Afr(indi)an fiction: A sonic dialogue conceptualised by Kinsmen

South Africa // Zimbabwe
Afr(indi)an fiction is a south-south sonic dialogue that seeks to open new territories for discourse, culture and meaning in an imaginary place where borders do not exist and the medium for discourse is sonic.
The collaboration brings together SAMA nominated South African indo-jazz band Kinsmen (Dhruv Sodha, sitar; Shailesh Pillay, tabla; Muhammad Dawjee, saxophones) and the prolific Zimbabwean ethnomusicologist, percussionist and instrument builder Othnell Mangoma Moyo to probe at the intersection of Indian / African / X identities and creative practices by exploring the limits of the fictional and the radical. Initiated as a response to the rapid shutting of national borders during the COVID-19 pandemic and global cries for returns to ‘normalcy’, Kinsmen creatively asserts here that indeed we as a people have never been or known any form of ‘normal’, and we need desperately to reckon with our belonging on this continent.
Kinsmen explain:
Through a series of exchange protocols that transact digitally across space, place and time – we ask: What if a picture, becomes a story, a moment, was a place, a sound, a journey and song?

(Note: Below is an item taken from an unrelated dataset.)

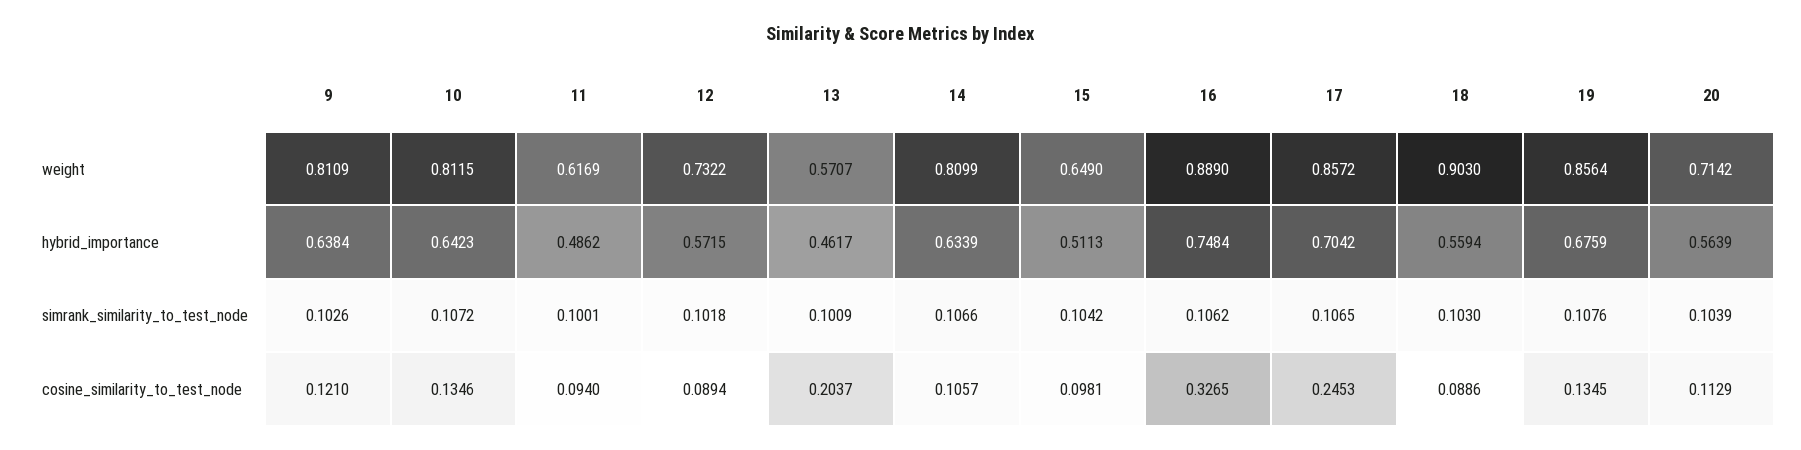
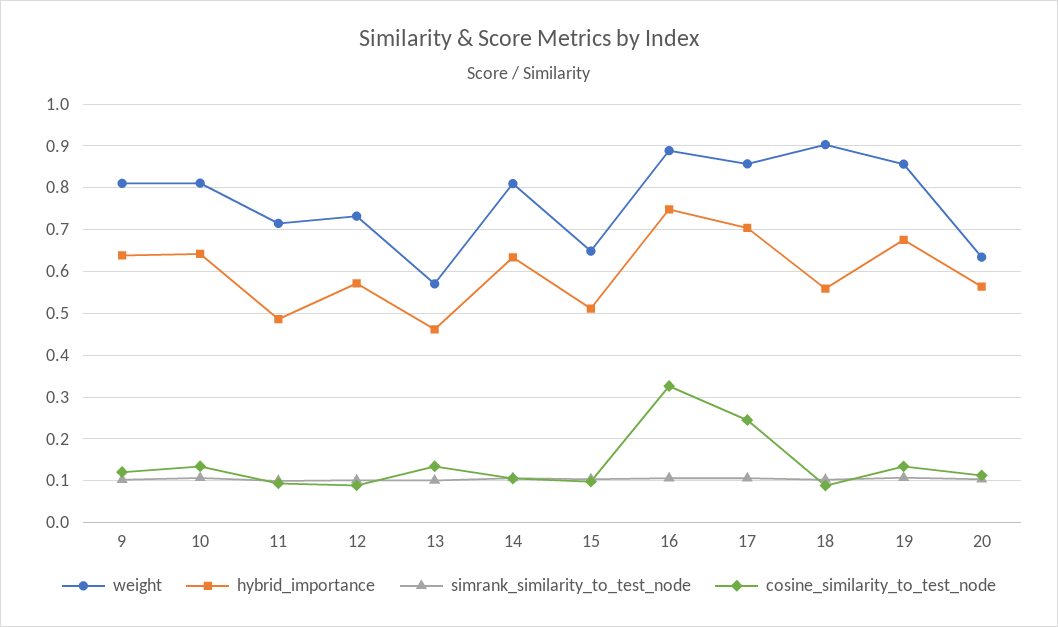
weight, 11: 0.6169 -> 0.72
weight, 20: 0.7142 -> 0.64
cosine_similarity_to_test_node, 13: 0.2037 -> 0.14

What are the territories of our shared landscapes and how do we share? What stories do have to tell each other? How are things at home? By deprioritising live synchronous performance as an output we celebrate the asynchronous as a form of hyper-delayed call-and-response not bound to a single moment but working across time and geography.
Afr(indi)an fiction runs from September to December 2020 and lives ultimately as an online archive (currently under construction) that traces and documents the exchange and spectral territories.